- Directed by: Gleb Orlov
- Written by: Andrey Zolotarev
- Produced by: Vadim Vereshchagin; Vladimir Maslov; Natalya Shibanova; Elvira Dmitrievskaya; Ilya Burets; Vadim Sokolovsky; Murad Omarov; Binke Anisimov; Ibrahim Magomedov; Maksim Oleynikov;
- Starring: Tikhon Zhiznevsky; Aleksei Serebryakov; Diana Pozharskaya; Artyom Tkachenko; Sergey Gazarov;
- Cinematography: Vasily Grigolyunas
- Music by: Ryan Otter
- Production companies: Central Partnership Productions; IVI; Media Universal Event;
- Distributed by: Central Partnership
- Release date: October 27, 2022;
- Country: Russia
- Language: Russian
- Budget: ₽400 million
- Box office: ₽234 million

= Raiders of the Lost Library =

Raiders of the Lost Library (Либерея: Охотники за сокровищами) is a 2022 Russian action-adventure film directed by Gleb Orlov. A film about the search for the legendary library of Ivan the Terrible.
It was theatrically released on October 27, 2022, by Central Partnership.

== Plot ==
The construction of the Moscow metro turns into an unexpected find: an old book cover is pulled out from under the rubble. Its main value is by no means in gold and precious stones, with which it is generously decorated, but in the message encrypted in its drawings and inscriptions. The artifact proves that the legendary library of Ivan the Terrible also known as Liberea exists, and the map showing the way to it is right in front of you. However, the extraordinary find is forgotten for many years.

Dozens of years later, the book cover ends up in the hands of the unlucky young man Ilya Arshinov. The guy does not even suspect what he became the owner of. Powerful forces begin to hunt for Ilya Arshinov. To save himself, he has to team up with his estranged father who knows exactly how to handle the old book cover, and a philologist Arina, who is able to decipher the artifact's ciphers. Now this trinity, without looking back, embarks on a dangerous adventure in order to uncover the secret of the legendary Liberea once and for all.
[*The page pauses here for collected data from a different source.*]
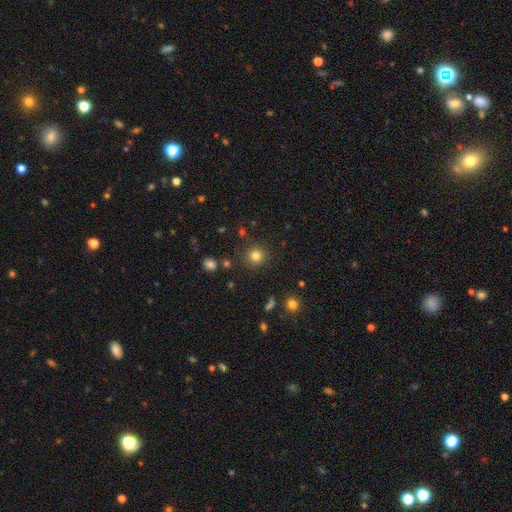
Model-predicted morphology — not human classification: Smooth or featured?
  - smooth: 80% *
  - star or artifact: 14%
  - featured or disk: 6%
How rounded?
  - round: 93% *
  - in between: 6%
  - cigar-shaped: 1%
Merging?
  - none: 88% *
  - minor disturbance: 7%
  - major disturbance: 3%
  - merger: 2%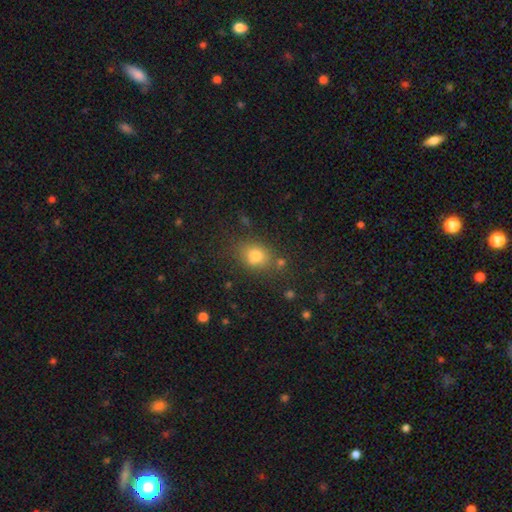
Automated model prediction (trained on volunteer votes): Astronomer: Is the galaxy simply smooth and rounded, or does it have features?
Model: smooth — 78%.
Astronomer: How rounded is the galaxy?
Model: round — 51% (runner-up: in between, 47%).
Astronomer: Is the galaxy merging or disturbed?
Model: none — 72%.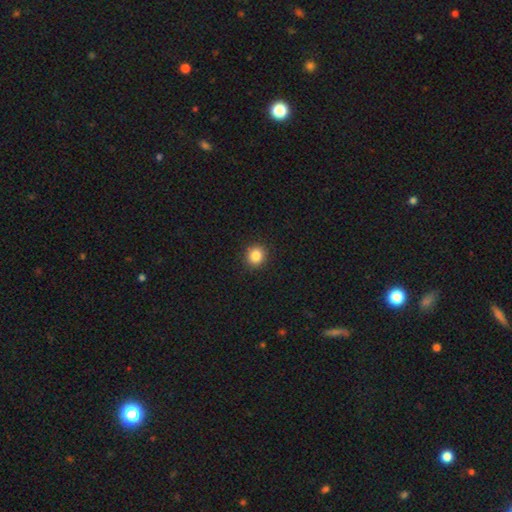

They will visit the most dangerous and mysterious corners of the country: from Vologda and Naryan-Mar to the Kremlin dungeons.

== Cast ==
- Tikhon Zhiznevsky as Ilya Arshinov
- Aleksei Serebryakov as Arkady
- Diana Pozharskaya as Arina Koreneva
- Artyom Tkachenko as Max
- Sergey Gazarov as Kuchevsky
- Andrey Trushin as Igor
- Pavel Gaiduchenko as Sapieha

== Production ==
The project was directed by Gleb Orlov has started filming "The Treasure of Ivan the Terrible" in Moscow, produced by the ANO "Media Universal Event", the largest film companies "Central Partnership" and the online cinema "IVI" worked on its implementation with the support of the Cinema Fund. According to the press service of the Central Partnership film company, the script for the film was written by Andrey Zolotarev.

Filming took place from October to November 2021 in Moscow.
Filming locations will take place at the Kirillo-Belozersky Monastery in the town of Kirillov, Vologda Oblast near the city of Vologda, the town of Naryan-Mar, Nenets Autonomous Okrug, and the metropolitan metro in Moscow, as well as in the vicinity of the Moscow Kremlin.